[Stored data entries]

BEGIN

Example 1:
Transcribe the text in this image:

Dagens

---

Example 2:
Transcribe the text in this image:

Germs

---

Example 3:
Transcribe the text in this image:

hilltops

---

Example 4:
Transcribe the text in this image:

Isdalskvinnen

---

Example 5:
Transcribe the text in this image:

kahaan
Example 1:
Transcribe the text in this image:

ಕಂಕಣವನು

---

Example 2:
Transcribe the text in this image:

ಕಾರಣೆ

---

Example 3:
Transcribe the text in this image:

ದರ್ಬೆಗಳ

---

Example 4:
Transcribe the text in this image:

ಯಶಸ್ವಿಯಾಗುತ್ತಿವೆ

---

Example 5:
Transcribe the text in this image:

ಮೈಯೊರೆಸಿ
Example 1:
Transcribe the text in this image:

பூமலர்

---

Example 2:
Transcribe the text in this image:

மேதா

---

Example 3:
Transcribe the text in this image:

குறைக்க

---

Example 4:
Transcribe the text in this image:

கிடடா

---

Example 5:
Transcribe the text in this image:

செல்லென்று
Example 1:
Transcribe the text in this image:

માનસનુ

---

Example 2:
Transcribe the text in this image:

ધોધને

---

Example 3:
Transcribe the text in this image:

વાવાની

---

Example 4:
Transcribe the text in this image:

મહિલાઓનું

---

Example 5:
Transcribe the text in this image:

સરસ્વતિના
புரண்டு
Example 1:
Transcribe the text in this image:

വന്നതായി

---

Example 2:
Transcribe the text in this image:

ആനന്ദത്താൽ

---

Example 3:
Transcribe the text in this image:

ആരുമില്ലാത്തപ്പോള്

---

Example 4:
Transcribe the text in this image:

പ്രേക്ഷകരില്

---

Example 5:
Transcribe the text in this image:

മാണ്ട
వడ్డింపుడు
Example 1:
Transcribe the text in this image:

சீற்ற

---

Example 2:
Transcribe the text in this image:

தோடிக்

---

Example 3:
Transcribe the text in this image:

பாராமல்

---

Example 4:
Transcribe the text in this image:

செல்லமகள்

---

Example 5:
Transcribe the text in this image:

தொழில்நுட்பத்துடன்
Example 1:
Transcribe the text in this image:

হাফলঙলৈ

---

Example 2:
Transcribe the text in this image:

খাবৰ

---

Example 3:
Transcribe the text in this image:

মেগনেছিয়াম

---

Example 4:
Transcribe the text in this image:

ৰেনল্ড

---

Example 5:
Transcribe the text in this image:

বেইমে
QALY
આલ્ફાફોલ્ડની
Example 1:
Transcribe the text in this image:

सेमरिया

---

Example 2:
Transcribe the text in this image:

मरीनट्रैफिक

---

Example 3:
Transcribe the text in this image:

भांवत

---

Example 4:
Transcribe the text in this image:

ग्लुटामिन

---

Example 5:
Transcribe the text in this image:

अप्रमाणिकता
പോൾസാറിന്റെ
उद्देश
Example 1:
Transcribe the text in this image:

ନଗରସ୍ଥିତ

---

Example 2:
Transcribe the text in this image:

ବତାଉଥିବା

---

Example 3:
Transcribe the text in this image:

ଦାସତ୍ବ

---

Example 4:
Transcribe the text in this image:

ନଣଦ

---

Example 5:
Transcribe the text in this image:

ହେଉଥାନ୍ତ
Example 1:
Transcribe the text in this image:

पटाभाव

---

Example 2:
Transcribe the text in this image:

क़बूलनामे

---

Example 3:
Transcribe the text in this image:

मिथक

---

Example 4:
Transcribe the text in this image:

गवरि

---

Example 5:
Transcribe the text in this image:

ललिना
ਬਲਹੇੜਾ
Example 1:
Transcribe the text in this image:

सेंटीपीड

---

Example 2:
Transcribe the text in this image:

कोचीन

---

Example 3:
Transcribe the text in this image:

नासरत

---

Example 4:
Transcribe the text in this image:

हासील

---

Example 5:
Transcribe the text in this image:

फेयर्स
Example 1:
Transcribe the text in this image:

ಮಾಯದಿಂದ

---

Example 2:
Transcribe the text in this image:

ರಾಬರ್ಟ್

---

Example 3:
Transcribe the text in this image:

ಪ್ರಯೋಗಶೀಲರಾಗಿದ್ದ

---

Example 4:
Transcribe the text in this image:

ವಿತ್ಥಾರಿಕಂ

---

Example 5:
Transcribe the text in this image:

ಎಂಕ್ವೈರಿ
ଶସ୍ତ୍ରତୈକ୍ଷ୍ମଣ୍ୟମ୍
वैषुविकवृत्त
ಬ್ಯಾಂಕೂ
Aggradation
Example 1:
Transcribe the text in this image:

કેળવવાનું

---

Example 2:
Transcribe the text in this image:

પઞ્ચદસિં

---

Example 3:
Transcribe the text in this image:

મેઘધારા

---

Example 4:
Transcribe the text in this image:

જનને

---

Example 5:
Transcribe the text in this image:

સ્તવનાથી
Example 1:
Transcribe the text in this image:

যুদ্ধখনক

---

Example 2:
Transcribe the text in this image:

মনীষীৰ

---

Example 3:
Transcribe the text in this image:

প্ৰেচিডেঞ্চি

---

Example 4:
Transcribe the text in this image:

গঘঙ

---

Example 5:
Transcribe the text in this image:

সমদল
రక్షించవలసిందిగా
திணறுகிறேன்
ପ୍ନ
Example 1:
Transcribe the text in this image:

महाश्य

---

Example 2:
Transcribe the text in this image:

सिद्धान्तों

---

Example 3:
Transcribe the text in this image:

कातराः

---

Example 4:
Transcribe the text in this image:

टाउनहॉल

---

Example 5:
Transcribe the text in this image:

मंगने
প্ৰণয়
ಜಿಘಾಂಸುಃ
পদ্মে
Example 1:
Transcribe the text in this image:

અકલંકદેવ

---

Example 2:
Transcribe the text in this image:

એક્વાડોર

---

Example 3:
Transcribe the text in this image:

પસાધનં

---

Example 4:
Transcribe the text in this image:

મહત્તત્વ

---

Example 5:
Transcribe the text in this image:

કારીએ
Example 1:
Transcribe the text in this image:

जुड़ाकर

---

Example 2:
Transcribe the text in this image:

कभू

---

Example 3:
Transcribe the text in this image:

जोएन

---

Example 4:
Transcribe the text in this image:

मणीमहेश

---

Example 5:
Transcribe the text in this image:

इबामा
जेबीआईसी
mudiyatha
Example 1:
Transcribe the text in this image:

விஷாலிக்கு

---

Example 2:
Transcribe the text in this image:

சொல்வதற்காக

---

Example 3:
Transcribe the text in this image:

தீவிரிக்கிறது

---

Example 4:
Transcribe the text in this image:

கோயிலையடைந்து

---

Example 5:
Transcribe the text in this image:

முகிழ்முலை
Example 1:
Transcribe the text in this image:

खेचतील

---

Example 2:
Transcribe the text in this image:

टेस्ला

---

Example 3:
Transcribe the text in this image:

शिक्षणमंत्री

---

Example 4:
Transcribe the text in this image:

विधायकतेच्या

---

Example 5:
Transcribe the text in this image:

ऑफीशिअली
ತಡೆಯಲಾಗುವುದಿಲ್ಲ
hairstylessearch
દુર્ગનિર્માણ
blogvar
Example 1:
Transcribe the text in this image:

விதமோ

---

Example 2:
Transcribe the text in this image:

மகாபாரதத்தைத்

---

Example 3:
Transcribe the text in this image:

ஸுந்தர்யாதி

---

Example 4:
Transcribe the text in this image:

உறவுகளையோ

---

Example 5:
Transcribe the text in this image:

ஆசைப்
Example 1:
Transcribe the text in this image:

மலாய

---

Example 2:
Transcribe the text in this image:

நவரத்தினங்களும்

END

GOAL OF THE EXERCISE: The records above need copying again. Keep each word as it is.

RESPONSE BOX:
Example 1:
Transcribe the text in this image:

Dagens

---

Example 2:
Transcribe the text in this image:

Germs

---

Example 3:
Transcribe the text in this image:

hilltops

---

Example 4:
Transcribe the text in this image:

Isdalskvinnen

---

Example 5:
Transcribe the text in this image:

kahaan
Example 1:
Transcribe the text in this image:

ಕಂಕಣವನು

---

Example 2:
Transcribe the text in this image:

ಕಾರಣೆ

---

Example 3:
Transcribe the text in this image:

ದರ್ಬೆಗಳ

---

Example 4:
Transcribe the text in this image:

ಯಶಸ್ವಿಯಾಗುತ್ತಿವೆ

---

Example 5:
Transcribe the text in this image:

ಮೈಯೊರೆಸಿ
Example 1:
Transcribe the text in this image:

பூமலர்

---

Example 2:
Transcribe the text in this image:

மேதா

---

Example 3:
Transcribe the text in this image:

குறைக்க

---

Example 4:
Transcribe the text in this image:

கிடடா

---

Example 5:
Transcribe the text in this image:

செல்லென்று
Example 1:
Transcribe the text in this image:

માનસનુ

---

Example 2:
Transcribe the text in this image:

ધોધને

---

Example 3:
Transcribe the text in this image:

વાવાની

---

Example 4:
Transcribe the text in this image:

મહિલાઓનું

---

Example 5:
Transcribe the text in this image:

સરસ્વતિના
புரண்டு
Example 1:
Transcribe the text in this image:

വന്നതായി

---

Example 2:
Transcribe the text in this image:

ആനന്ദത്താൽ

---

Example 3:
Transcribe the text in this image:

ആരുമില്ലാത്തപ്പോള്

---

Example 4:
Transcribe the text in this image:

പ്രേക്ഷകരില്

---

Example 5:
Transcribe the text in this image:

മാണ്ട
వడ్డింపుడు
Example 1:
Transcribe the text in this image:

சீற்ற

---

Example 2:
Transcribe the text in this image:

தோடிக்

---

Example 3:
Transcribe the text in this image:

பாராமல்

---

Example 4:
Transcribe the text in this image:

செல்லமகள்

---

Example 5:
Transcribe the text in this image:

தொழில்நுட்பத்துடன்
Example 1:
Transcribe the text in this image:

হাফলঙলৈ

---

Example 2:
Transcribe the text in this image:

খাবৰ

---

Example 3:
Transcribe the text in this image:

মেগনেছিয়াম

---

Example 4:
Transcribe the text in this image:

ৰেনল্ড

---

Example 5:
Transcribe the text in this image:

বেইমে
QALY
આલ્ફાફોલ્ડની
Example 1:
Transcribe the text in this image:

सेमरिया

---

Example 2:
Transcribe the text in this image:

मरीनट्रैफिक

---

Example 3:
Transcribe the text in this image:

भांवत

---

Example 4:
Transcribe the text in this image:

ग्लुटामिन

---

Example 5:
Transcribe the text in this image:

अप्रमाणिकता
പോൾസാറിന്റെ
उद्देश
Example 1:
Transcribe the text in this image:

ନଗରସ୍ଥିତ

---

Example 2:
Transcribe the text in this image:

ବତାଉଥିବା

---

Example 3:
Transcribe the text in this image:

ଦାସତ୍ବ

---

Example 4:
Transcribe the text in this image:

ନଣଦ

---

Example 5:
Transcribe the text in this image:

ହେଉଥାନ୍ତ
Example 1:
Transcribe the text in this image:

पटाभाव

---

Example 2:
Transcribe the text in this image:

क़बूलनामे

---

Example 3:
Transcribe the text in this image:

मिथक

---

Example 4:
Transcribe the text in this image:

गवरि

---

Example 5:
Transcribe the text in this image:

ललिना
ਬਲਹੇੜਾ
Example 1:
Transcribe the text in this image:

सेंटीपीड

---

Example 2:
Transcribe the text in this image:

कोचीन

---

Example 3:
Transcribe the text in this image:

नासरत

---

Example 4:
Transcribe the text in this image:

हासील

---

Example 5:
Transcribe the text in this image:

फेयर्स
Example 1:
Transcribe the text in this image:

ಮಾಯದಿಂದ

---

Example 2:
Transcribe the text in this image:

ರಾಬರ್ಟ್

---

Example 3:
Transcribe the text in this image:

ಪ್ರಯೋಗಶೀಲರಾಗಿದ್ದ

---

Example 4:
Transcribe the text in this image:

ವಿತ್ಥಾರಿಕಂ

---

Example 5:
Transcribe the text in this image:

ಎಂಕ್ವೈರಿ
ଶସ୍ତ୍ରତୈକ୍ଷ୍ମଣ୍ୟମ୍
वैषुविकवृत्त
ಬ್ಯಾಂಕೂ
Aggradation
Example 1:
Transcribe the text in this image:

કેળવવાનું

---

Example 2:
Transcribe the text in this image:

પઞ્ચદસિં

---

Example 3:
Transcribe the text in this image:

મેઘધારા

---

Example 4:
Transcribe the text in this image:

જનને

---

Example 5:
Transcribe the text in this image:

સ્તવનાથી
Example 1:
Transcribe the text in this image:

যুদ্ধখনক

---

Example 2:
Transcribe the text in this image:

মনীষীৰ

---

Example 3:
Transcribe the text in this image:

প্ৰেচিডেঞ্চি

---

Example 4:
Transcribe the text in this image:

গঘঙ

---

Example 5:
Transcribe the text in this image:

সমদল
రక్షించవలసిందిగా
திணறுகிறேன்
ପ୍ନ
Example 1:
Transcribe the text in this image:

महाश्य

---

Example 2:
Transcribe the text in this image:

सिद्धान्तों

---

Example 3:
Transcribe the text in this image:

कातराः

---

Example 4:
Transcribe the text in this image:

टाउनहॉल

---

Example 5:
Transcribe the text in this image:

मंगने
প্ৰণয়
ಜಿಘಾಂಸುಃ
পদ্মে
Example 1:
Transcribe the text in this image:

અકલંકદેવ

---

Example 2:
Transcribe the text in this image:

એક્વાડોર

---

Example 3:
Transcribe the text in this image:

પસાધનં

---

Example 4:
Transcribe the text in this image:

મહત્તત્વ

---

Example 5:
Transcribe the text in this image:

કારીએ
Example 1:
Transcribe the text in this image:

जुड़ाकर

---

Example 2:
Transcribe the text in this image:

कभू

---

Example 3:
Transcribe the text in this image:

जोएन

---

Example 4:
Transcribe the text in this image:

मणीमहेश

---

Example 5:
Transcribe the text in this image:

इबामा
जेबीआईसी
mudiyatha
Example 1:
Transcribe the text in this image:

விஷாலிக்கு

---

Example 2:
Transcribe the text in this image:

சொல்வதற்காக

---

Example 3:
Transcribe the text in this image:

தீவிரிக்கிறது

---

Example 4:
Transcribe the text in this image:

கோயிலையடைந்து

---

Example 5:
Transcribe the text in this image:

முகிழ்முலை
Example 1:
Transcribe the text in this image:

खेचतील

---

Example 2:
Transcribe the text in this image:

टेस्ला

---

Example 3:
Transcribe the text in this image:

शिक्षणमंत्री

---

Example 4:
Transcribe the text in this image:

विधायकतेच्या

---

Example 5:
Transcribe the text in this image:

ऑफीशिअली
ತಡೆಯಲಾಗುವುದಿಲ್ಲ
hairstylessearch
દુર્ગનિર્માણ
blogvar
Example 1:
Transcribe the text in this image:

விதமோ

---

Example 2:
Transcribe the text in this image:

மகாபாரதத்தைத்

---

Example 3:
Transcribe the text in this image:

ஸுந்தர்யாதி

---

Example 4:
Transcribe the text in this image:

உறவுகளையோ

---

Example 5:
Transcribe the text in this image:

ஆசைப்
Example 1:
Transcribe the text in this image:

மலாய

---

Example 2:
Transcribe the text in this image:

நவரத்தினங்களும்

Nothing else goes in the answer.